One is that Musk used Tesla to propel himself to enormous wealth and fame and then did what other wealthy and famous people do — turn inward to bask in the glow of other wealthy and famous people who feed each other’s inflated egos and plot how to keep the hoi polloi from absconding with their wealth and fame. Douglas Rushkof did an excellent job of explaining this dynamic in his book Survival of the Richest. If you haven’t read it, you really cannot be fully aware of what is happening in the rarefied stratosphere where Musk and his peers (if there are any) operate.
Two, Tesla exploded like a supernova more than a decade ago but has slipped into complacently lately as Musk’s mania for robotaxis has superseded the company’s focus on bringing affordable electric cars to market. The world does not need $100,000 trucks or $200,000 Roadsters. It does not need vehicles that can make the Kessel run in under 12 parsecs. It needs affordable vehicles that do what people need them to do reliably for years and years. They need to take the kids to soccer practice and the dentist, and get people to work on time in comfort and with a certain amount of style.

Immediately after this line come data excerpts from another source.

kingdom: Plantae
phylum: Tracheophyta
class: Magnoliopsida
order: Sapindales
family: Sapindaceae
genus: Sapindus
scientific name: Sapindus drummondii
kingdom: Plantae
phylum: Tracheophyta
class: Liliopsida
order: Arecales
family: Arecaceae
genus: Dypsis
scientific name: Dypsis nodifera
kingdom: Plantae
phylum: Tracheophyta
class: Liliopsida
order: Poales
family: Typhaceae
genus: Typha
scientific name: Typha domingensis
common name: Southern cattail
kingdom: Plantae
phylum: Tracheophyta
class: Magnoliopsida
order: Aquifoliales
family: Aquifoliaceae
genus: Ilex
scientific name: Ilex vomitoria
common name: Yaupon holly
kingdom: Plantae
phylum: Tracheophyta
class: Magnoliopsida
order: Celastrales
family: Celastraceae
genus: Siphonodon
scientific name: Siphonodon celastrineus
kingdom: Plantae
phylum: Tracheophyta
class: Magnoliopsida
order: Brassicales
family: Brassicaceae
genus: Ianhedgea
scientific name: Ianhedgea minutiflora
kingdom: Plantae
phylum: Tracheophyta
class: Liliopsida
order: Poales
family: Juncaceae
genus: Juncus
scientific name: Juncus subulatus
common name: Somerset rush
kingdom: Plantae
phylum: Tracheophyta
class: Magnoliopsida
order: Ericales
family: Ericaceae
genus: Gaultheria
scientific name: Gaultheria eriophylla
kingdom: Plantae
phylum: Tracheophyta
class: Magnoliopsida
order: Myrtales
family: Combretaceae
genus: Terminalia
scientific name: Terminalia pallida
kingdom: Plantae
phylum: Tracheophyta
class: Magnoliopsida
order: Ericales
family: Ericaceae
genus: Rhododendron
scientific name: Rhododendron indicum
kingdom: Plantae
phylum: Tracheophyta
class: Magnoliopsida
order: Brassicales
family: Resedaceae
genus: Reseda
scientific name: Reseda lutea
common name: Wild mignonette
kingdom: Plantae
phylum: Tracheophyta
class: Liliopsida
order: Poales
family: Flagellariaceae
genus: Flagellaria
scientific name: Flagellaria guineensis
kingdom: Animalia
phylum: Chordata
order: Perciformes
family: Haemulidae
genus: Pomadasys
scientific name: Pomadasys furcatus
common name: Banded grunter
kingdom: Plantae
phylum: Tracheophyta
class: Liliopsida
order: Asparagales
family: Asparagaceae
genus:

Musk’s focus on the offbeat to the exclusion of marketing research is intriguing but possibly contrary to the goal of long term profitability for Tesla. He pooh-poohed criticism of the Cybertruck, saying he personally didn’t care if it was a commercial success. That’s easy for someone with a few hundred billion in the bank, but hardly a basis for building a company with a history of sustained growth.
Third, some readers will have noted the reference to a 1984 novel by Czech writer Milan Kundera with a similar title. In that book, the protagonist, Tomáš, is a highly regarded surgeon and intellectual. He is also a womanizer. Musk, for all his achievements and wealth, has a simplistic relationship with women which seems to involve impregnating as many females as possible. One almost gets the impression that he intends to populate his proposed colony on Mars exclusively with his own progeny. The latest example was a post on X that he made shortly after Taylor Swift endorsed Kamala Harris for president.
Once again, Musk saw this as a funny joke, but others found it crude and creepy. Hillary Clinton told the San Francisco Chronicle the post was “another way of saying rape.” At a time when women’s reproductive health is such a significant part of the current political climate in the United States, Musk’s post was stupid, ignorant, tone deaf, and offensive. His apologists always make excuses for him because he is on the autism spectrum, but that is no excuse for being an arrogant ass and it certainly does not make him a good candidate for the gatekeeper of free speech for the entire digital world.
We would love to see Elon make Tesla the most successful car company in the world, but he is so distracted by his X escapades that it seems he doesn’t have time for Tesla anymore. He was once the head cheerleader for Tesla and the primary reason why its stock was valued far higher than other automakers’. Tesla was different and the difference was Musk and his indefatigable promotion of the Tesla brand. But he has abdicated that role so he can post a thousand times a week on X.
Part of the blame must fall on the company’s board of directors, who seem unwilling to rein Musk in, or incapable of it. Perhaps someday some smart securities lawyer will hold them to account for breaching their fiduciary duty to stockholders. The sense we have here at CleanTechnica is that Musk is a loose cannon, and because of that, the promise that Tesla once had is being squandered.
We would rather he stick to his original purpose of making Tesla the preeminent electric car company in the world. Instead, BYD is well on its way to doing precisely that and Musk has no answer for it. What Tesla desperately needs is a professional manager running the company who is not micro-dosing drugs and who is not tilting at windmills on social media 24/7. Elon, we hardly know you anymore.